Certains préfèrent quand les frontières sont plus floues, faire plein de choses à la fois. Il y a de tout. Certains veulent rester vraiment sur une tâche ou une chose, et je trouve ça très bien, pourquoi pas ?

Choisir son écosystème

C’est important, ça rejoint peut être la notion de liberté qu’on a abordé au début. Il y une forme de respect aussi, parce qu’on échange entre dirigeants. Ce que j’ai pu percevoir parfois, quand tu es salarié ou pas décisionnaire, tu subis certains choix, qu’on ne t’explique pas ou que tu ne comprends pas et c’est un peu frustrant. Avec mon équipe, on s’est choisi finalement, ça fonctionne bien et comme on a un mode de fonctionnement un peu similaire, ça marche plutôt pas mal.

Mon mari et moi…

Notre objectif, ça serait que ça marche suffisamment bien pour qu’on travaille tous les deux dedans. C’est pour ça que c’est vraiment un projet de couple. Honnêtement, ça me stresse quand même beaucoup. Même si avant on avait vraiment mis les choses au clair, de se dire que ce n’était pas uniquement pour moi qu’on le faisait. C’était aussi pour nous deux, pour dire qu’après on puisse arriver à travailler tous les deux dedans. Que c’était un choix qu’on faisait ensemble. C’était important pour déculpabiliser et vraiment se dire que je n’avais aucune certitude. Il fallait que ce soit bien clair de se dire que ce n’est pas quelqu’un qui se sacrifie pour l’autre mais que ce soit un choix qu’on fasse à deux. 

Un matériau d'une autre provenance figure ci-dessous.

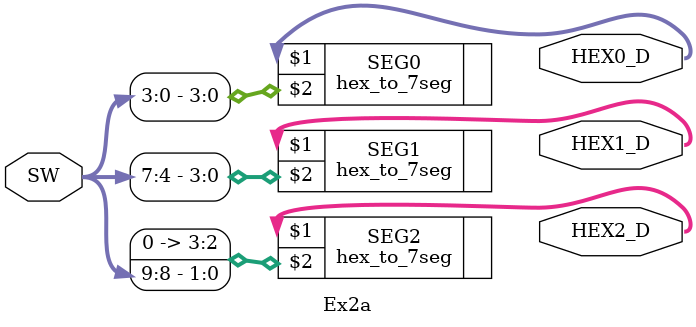
<source format=v>
module Ex2a(SW, HEX0_D, HEX1_D, HEX2_D);
	input [9:0] SW;
	//input [3:0] SW1;
	//input [3:0] SW2;
	
	output [6:0] HEX0_D;
	output [6:0] HEX1_D;
	output [6:0] HEX2_D;
	

	hex_to_7seg SEG0(HEX0_D, SW[3:0]);
	hex_to_7seg SEG1(HEX1_D, SW[7:4]);
	hex_to_7seg SEG2(HEX2_D, {1'b0,1'b0, SW[9:8]});
	
endmodule
</source>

Pour la petite histoire, quand j’ai quitté mon précédent job, on avait mis des sous de côté avec mon mari et on s’était dit qu’on avait un apport pour acheter un appartement. C’était un peu l’idée et il se trouve que j’ai quitté mon boulot peu après. J’ai passé plein d’entretiens, ça se passait globalement bien. Mais mon mari me disait qu’il ne me sentait pas du tout emballée. Un truc me manquait. Mon cheminement s’est fait et il m’a dit : “Tu as envie de monter ta boite, je le sens.” Il se trouve que je pensais à la même chose. Donc, on a parlé du projet, on est très fusionnel, on a vraiment fait ce cheminement ensemble. Et quand on est arrivé à l’idée, à l’étude de marché, il m’a dit : “Écoute, cherche pas, pour l’instant on est bien dans notre appart, on reste en location”. Et cet apport qu’on voulait mettre dans l’appartement, on le met dans la société. On a vraiment décidé ensemble. Je voulais le partager aussi, parce que je trouve qu’on parle de vie personnelle et de l’entreprise mais je pense que l’entourage est ultra important et encore plus dans ma situation. J’ai eu cette chance aussi, d’avoir un mari à mon écoute, qui me fasse confiance. Quand on est chef d’entreprise, si on n’a pas un conjoint ou une conjointe qui nous soutient et nous encourage, ce n’est pas impossible, mais je pense que c’est difficile.